I need to find the number of roots on $\left[k,1\right]$ of the following function:
$$f\left(x\right)=\mu\frac{1-2x}{x(1-x)} + \frac{2(2k+x)\sqrt{\tau\left(x-k\right)}}{3\sqrt{\pi}\rho}$$
for $\mu>0$, $\tau>0$, $\rho>0$ and $k\in\left(\frac{1}{2},1\right]$. Thanks for helping!
Hint: The function is concave, goes to $-\infty$ as $x \to 1-$ and is negative at $x=k$. So the number of roots is either $0$, $1$ or $2$, depending on the sign of the maximum value of the function.

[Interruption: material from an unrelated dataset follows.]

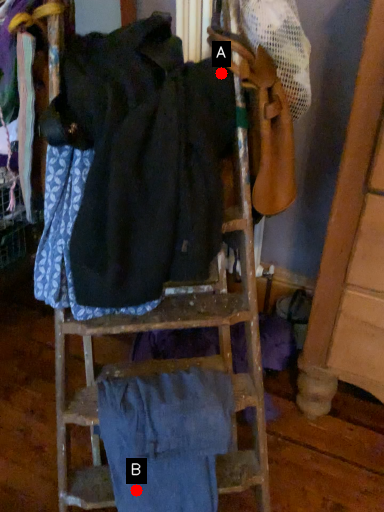
Question: Two points are circled on the image, labeled by A and B beside each circle. Which of the following is the farthest from the observer?

Choices:
 (A) A is further
 (B) B is further

Answer: (B)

EDIT: Dividing by $\mu$ and consolidating the constants into one constant, we're looking at roots of
$$g(x) = \frac{1-2x}{x(1-x)} + c (2k+x)\sqrt{x-k} $$
where $c > 0$. It may be easier to deal with rational functions, so let $x = k + t^2$, $0 \le t \le \sqrt{1-k}$, so
$$ g(x) = h(t) = \frac{1-2k-2t^2}{(t^2+k)(1-k-t^2)} + c t (t^2 + 3 k) $$ Where there is one solution, $h(t)$ is tangent to the $t$ axis, so both $h(t)=0$ and $h'(t) = 0$. The resultant of the numerator of $h(t)$ and the numerator of $h'(t)$ is
$$ R = {c}^{5} \left( 442368\,{c}^{8}{k}^{17}-442368\,{c}^{8}{k}^{16}-663552 \,{c}^{8}{k}^{15}+442368\,{c}^{8}{k}^{14}+470016\,{c}^{8}{k}^{13}- 82944\,{c}^{8}{k}^{12}-884736\,{c}^{6}{k}^{14}-138240\,{c}^{8}{k}^{11} +884736\,{c}^{6}{k}^{13}-27648\,{c}^{8}{k}^{10}+3833856\,{c}^{6}{k}^{ 12}-1806336\,{c}^{6}{k}^{11}-1539072\,{c}^{6}{k}^{10}+599040\,{c}^{6}{ k}^{9}+442368\,{c}^{4}{k}^{11}+864000\,{c}^{6}{k}^{8}-442368\,{c}^{4}{ k}^{10}-43776\,{c}^{6}{k}^{7}-5677056\,{c}^{4}{k}^{9}-188928\,{c}^{6}{ k}^{6}+2340864\,{c}^{4}{k}^{8}-39168\,{c}^{6}{k}^{5}+4999424\,{c}^{4}{ k}^{7}-2474368\,{c}^{4}{k}^{6}-1095408\,{c}^{4}{k}^{5}+497344\,{c}^{4} {k}^{4}+2506752\,{c}^{2}{k}^{6}+494836\,{c}^{4}{k}^{3}-976896\,{c}^{2} {k}^{5}-18300\,{c}^{4}{k}^{2}-7068160\,{c}^{2}{k}^{4}-72500\,{c}^{4}k+ 3516800\,{c}^{2}{k}^{3}-12500\,{c}^{4}+588240\,{c}^{2}{k}^{2}-418144\, {c}^{2}k+27407\,{c}^{2}+3200000\,k-1600000 \right) $$
Ignoring the $c^5$ factor, we have a rather ugly polynomial in $k$ and $c$ which is $0$ when there is one solution. As this is a quartic in $c^2$, in principle there is a "closed-form" solution for $c$ in terms of radicals, but it's going to be very ugly. Here's a plot obtained using Maple:
Below this curve, there are no solutions, above it there are two.